ABOUT THIS TASK:
Update the forum thread about the failed cabal install by giving it again from "Cabal fails when" up to and including "Resolving dependencies...", with every "unicode-aware" changed to "Unicode-aware".

EXTRACT PROVIDED:
* * * * * * * * *

Cabal fails when I want install unicode-aware regex library

I want to use a unicode-aware regex. I have read that regex-compat-tdfa is the way to go. However when I issue

cabal install regex-compat-tdfa

I get the following error:

Resolving dependencies...
cabal: Could not resolve dependencies:
[__0] trying: regex-compat-tdfa-0.95.1.4 (user goal)
[__1] next goal: base (dependency of regex-compat-tdfa +/-newbase
+/-splitbase)
[__1] rejecting: base-4.16.4.0/installed-4.16.4.0 (conflict: regex-compat-tdfa
+/-newbase +/-splitbase => base<4.15)
[__1] rejecting: base-4.18.0.0, base-4.17.1.0, base-4.17.0.0, base-4.16.4.0,
...
base-4.1.0.0, base-4.0.0.0, base-3.0.3.2, base-3.0.3.1 (constraint from
non-upgradeable package requires installed instance)
[__1] fail (backjumping, conflict set: base, regex-compat-tdfa)
After searching the rest of the dependency tree exhaustively, these were the
goals I've had most trouble fulfilling: base, regex-compat-tdfa

Is regex-compat-tdfa not compatible? Or do I need to install it differently?

Unfortunately, it’s not compatible. The most important line in that error message is:

[__1] rejecting: base-4.16.4.0/installed-4.16.4.0 (conflict: regex-compat-tdfa
+/-newbase +/-splitbase => base<4.15)

According to this error, you have base-4.16.4.0 installed, but regex-compat-tdfa-0.95.1.4 requires base<4.15, and cabal can’t resolve this incompatibility.

If you search for regex-compat-tdfa on Hoogle with set: stackage, you get the message “Not on Stackage, so not searched”, which is a sign that the package may not be up to date.

Also, on the Hackage page, it says the package was last uploaded in 2012 (although there was a revision in 2022). And going to this bug tracker issue tells the rest of the story: the package isn’t being maintained and doesn’t work with GHC >= 9.0.

So, as far as I can see, your options are:

  • Download regex-compat-tdfa-0.95.1.4 yourself (not using cabal) and patch it manually
  • Use an earlier version of base (and since GHC versions are tied to base versions, that means using an earlier version of GHC too)
  • Give up on regex-compat-tdfa and look for another library

Thank you, @gcox. I guess regex-compat-tdfa isn’t a good choice then.

* * * * * * * * *

Structure-from-motion data:
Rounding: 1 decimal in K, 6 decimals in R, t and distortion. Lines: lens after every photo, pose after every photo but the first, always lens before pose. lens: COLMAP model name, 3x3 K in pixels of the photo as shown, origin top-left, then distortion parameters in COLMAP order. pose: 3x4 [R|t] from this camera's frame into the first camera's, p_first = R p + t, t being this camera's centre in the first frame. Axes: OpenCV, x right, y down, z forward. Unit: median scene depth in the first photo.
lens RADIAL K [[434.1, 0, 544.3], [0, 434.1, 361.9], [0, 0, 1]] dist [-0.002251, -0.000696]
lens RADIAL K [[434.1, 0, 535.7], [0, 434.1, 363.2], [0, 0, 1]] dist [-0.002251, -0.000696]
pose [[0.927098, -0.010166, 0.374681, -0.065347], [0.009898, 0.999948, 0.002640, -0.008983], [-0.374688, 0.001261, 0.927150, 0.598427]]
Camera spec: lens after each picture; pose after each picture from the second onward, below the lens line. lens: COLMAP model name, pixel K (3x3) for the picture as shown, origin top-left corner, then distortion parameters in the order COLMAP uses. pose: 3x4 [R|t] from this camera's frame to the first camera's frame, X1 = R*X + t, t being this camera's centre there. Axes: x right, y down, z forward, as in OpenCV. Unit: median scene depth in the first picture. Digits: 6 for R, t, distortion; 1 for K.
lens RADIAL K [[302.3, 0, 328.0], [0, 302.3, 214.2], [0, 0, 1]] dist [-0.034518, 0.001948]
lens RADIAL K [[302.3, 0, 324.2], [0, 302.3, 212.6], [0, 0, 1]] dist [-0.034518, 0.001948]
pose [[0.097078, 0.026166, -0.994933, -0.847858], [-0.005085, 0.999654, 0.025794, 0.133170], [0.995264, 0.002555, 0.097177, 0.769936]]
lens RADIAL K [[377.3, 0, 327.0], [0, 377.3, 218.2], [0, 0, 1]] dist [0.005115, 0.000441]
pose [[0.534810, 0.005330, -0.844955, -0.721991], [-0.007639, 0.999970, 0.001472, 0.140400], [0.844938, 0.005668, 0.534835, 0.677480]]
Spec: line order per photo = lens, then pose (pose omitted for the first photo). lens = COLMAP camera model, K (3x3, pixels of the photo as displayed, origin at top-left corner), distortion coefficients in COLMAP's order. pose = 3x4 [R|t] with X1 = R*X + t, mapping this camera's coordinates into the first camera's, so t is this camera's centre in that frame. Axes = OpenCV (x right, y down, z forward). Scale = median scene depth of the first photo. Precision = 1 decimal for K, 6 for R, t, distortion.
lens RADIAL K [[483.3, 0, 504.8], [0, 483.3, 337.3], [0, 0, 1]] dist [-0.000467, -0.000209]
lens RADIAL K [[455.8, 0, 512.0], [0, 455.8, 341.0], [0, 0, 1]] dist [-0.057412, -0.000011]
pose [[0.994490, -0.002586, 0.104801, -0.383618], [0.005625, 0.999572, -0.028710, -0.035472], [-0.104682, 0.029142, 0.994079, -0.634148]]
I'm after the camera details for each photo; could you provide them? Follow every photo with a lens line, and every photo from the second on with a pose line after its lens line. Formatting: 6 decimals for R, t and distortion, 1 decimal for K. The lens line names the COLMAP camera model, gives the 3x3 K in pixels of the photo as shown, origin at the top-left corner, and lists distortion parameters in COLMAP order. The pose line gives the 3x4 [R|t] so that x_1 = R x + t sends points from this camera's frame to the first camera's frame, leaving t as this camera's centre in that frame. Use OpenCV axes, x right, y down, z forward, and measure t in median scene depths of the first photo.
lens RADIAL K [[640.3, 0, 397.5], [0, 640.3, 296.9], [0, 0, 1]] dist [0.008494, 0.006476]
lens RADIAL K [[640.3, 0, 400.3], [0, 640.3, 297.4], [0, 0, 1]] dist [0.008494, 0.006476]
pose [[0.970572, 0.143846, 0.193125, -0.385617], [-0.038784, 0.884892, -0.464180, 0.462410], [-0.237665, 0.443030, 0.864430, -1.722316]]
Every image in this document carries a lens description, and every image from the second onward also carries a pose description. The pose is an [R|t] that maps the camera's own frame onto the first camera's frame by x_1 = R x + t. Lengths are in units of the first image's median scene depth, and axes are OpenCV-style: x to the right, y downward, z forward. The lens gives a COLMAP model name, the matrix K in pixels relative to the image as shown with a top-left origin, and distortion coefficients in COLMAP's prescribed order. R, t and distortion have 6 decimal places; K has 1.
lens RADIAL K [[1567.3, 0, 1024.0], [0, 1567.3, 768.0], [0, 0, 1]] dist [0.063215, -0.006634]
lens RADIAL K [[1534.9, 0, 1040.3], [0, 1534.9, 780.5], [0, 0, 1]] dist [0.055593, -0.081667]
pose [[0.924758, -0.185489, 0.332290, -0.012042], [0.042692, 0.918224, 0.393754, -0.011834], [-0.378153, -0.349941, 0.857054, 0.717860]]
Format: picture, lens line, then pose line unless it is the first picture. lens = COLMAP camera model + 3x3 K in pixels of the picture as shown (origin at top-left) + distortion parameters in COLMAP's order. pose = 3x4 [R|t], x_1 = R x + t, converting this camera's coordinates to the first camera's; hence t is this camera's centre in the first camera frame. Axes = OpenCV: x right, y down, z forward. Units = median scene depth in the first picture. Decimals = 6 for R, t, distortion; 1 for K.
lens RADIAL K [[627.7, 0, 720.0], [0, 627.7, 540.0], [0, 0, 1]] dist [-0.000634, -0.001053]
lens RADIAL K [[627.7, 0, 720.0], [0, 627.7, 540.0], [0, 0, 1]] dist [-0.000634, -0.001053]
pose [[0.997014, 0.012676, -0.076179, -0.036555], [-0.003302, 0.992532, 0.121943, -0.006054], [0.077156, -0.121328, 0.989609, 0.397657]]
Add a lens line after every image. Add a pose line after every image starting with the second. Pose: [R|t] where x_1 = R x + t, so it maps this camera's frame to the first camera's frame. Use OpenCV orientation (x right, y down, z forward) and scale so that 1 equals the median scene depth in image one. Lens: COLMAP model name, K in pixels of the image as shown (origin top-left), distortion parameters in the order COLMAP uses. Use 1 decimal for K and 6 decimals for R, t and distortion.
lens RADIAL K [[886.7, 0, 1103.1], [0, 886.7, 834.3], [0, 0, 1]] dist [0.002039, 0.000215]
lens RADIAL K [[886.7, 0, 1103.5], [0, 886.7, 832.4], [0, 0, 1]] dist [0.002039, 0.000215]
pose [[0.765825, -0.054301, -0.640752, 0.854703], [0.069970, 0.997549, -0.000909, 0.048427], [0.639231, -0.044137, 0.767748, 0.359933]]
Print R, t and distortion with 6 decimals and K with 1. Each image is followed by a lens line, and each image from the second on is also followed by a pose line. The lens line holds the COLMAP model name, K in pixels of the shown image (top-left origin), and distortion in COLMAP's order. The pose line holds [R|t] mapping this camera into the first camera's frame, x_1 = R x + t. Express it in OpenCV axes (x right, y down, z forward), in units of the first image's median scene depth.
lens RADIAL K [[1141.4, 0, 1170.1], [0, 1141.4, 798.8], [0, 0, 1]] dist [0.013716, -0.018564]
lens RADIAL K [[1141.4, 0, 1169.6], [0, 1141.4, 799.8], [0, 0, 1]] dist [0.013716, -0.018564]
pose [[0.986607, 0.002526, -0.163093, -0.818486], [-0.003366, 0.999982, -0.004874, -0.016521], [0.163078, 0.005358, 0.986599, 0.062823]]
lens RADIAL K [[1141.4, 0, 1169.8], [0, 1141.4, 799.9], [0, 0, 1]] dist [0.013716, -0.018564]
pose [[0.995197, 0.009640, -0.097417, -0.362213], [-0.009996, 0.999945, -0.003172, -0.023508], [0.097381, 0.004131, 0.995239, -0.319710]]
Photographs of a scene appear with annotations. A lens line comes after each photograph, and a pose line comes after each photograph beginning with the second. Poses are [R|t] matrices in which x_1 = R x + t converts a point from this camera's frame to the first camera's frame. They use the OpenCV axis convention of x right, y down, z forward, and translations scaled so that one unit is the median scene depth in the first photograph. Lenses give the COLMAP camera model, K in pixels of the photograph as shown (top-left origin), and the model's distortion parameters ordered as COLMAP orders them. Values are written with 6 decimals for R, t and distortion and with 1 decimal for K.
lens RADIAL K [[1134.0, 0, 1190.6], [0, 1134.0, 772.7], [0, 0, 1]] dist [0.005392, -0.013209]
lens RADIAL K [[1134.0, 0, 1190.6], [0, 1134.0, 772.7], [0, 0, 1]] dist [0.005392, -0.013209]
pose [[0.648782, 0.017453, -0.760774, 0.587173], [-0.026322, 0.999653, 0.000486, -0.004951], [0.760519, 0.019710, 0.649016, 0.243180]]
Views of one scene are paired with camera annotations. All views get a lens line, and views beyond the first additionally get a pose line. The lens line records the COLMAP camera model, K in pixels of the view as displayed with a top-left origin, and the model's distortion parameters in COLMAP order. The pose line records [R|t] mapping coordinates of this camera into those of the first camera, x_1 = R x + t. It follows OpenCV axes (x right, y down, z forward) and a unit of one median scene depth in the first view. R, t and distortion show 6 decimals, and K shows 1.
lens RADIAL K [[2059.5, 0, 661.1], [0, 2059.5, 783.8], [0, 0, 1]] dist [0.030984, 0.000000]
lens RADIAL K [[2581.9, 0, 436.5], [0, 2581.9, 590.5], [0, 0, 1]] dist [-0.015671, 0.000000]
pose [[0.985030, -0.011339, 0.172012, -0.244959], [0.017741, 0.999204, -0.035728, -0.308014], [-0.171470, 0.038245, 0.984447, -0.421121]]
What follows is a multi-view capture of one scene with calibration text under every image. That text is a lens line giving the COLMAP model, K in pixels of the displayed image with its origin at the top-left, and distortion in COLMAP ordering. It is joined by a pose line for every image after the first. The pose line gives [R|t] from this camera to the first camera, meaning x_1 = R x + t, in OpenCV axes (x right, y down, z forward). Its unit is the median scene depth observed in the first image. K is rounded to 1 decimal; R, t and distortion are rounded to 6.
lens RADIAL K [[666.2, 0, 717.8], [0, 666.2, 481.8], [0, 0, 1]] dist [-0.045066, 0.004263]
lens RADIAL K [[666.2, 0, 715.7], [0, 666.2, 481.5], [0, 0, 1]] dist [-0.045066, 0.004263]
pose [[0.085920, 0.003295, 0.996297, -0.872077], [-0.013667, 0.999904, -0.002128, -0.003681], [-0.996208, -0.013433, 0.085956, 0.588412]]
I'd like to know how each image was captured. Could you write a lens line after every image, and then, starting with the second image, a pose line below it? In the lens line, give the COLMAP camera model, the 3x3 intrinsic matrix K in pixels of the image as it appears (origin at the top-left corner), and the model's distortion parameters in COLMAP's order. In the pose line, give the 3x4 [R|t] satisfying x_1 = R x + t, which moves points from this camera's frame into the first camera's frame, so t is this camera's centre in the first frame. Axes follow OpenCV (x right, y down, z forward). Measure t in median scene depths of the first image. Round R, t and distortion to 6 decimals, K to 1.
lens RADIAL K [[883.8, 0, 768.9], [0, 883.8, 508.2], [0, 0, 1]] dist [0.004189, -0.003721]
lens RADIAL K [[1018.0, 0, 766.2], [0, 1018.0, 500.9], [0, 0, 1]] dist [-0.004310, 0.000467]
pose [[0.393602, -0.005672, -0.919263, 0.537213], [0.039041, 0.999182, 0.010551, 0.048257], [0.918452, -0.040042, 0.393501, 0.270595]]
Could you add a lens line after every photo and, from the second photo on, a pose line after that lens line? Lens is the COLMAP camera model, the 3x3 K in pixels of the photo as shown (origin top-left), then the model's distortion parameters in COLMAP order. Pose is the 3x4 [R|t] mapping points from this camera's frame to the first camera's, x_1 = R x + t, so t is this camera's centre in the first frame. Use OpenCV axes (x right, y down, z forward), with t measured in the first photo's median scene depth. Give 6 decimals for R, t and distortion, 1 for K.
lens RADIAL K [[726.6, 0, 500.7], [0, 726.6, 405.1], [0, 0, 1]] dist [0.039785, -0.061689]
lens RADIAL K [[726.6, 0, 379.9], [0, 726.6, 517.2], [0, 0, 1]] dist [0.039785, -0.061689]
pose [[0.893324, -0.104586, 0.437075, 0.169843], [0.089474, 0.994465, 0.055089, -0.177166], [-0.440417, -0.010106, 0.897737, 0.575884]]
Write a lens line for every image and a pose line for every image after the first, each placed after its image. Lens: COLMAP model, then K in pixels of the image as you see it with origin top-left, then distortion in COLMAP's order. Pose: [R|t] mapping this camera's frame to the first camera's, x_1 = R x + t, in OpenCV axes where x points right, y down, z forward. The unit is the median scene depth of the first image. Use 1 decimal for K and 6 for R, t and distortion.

* * * * * * * * *

REPLY:
Cabal fails when I want install Unicode-aware regex library

I want to use a Unicode-aware regex. I have read that regex-compat-tdfa is the way to go. However when I issue

cabal install regex-compat-tdfa

I get the following error:

Resolving dependencies...